Nana’s subject matter is very much about the purity and power of water. From the clarity of reflections, the surge of the waterfall, waves lapping at the shore, storms and tea-cups. Her varied approach to water covers all the seasons. She is a key exhibitor in Japan Water.
The title of the work
Why those dates – 7th May 1956 and 8th May 1956? Well in fact, the title refers to the artist’s birthday and the day before. So, the images represent the world before her and the world with her. It is a lovely modest subtle reference to human presence in nature. There is almost no impact. And ironically the artist’s impact is in the work. Printmaking is her medium and her statement. The title of the work is written on the work and Nana has offered to alter it to the dates relevant to anyone who purchases it. So you can ask her to add your birth date and the day before, or any other significant date for that matter. With appropriate dates, the prints could commemorate a death, a wedding or any landmark occasion.
About the artist
Nana Shiomi is a printmaker, born and raised in Japan, now based in south-east London.

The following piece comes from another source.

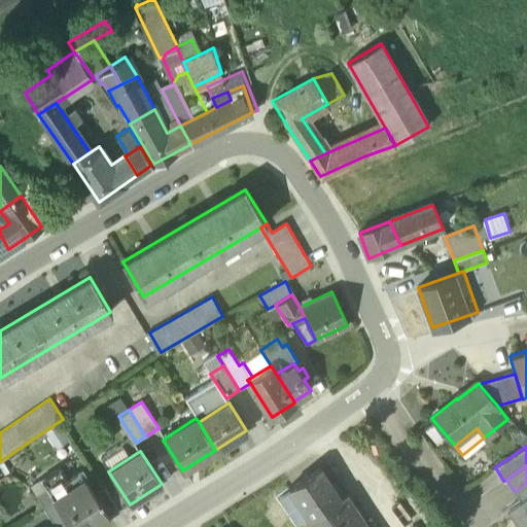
[(60,466),(40,479),(47,489),(55,499),(84,480),(79,471),(67,479),(60,466)]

During her artistic training, completed at the Royal College of Art, 1989-1991, her identity changed. At first she only looked at Western contemporary art, but gradually she re-discovered her Japanese side and increasingly it has shaped her distinctively.
Her former tutor at the Royal College, Professor Chris Orr, says:
‘Her vision has a clarity that the precision of printmaking draws out and yet there remains an enigmatic and intriguing space that defies complete analysis. Thus her work is delightful to look at and yet disturbing……
Technically her sure touch never lets her, or her audience down. It adds significantly to the tradition of Japanese printmaking but lies with great affection in the heart of our European heritage.’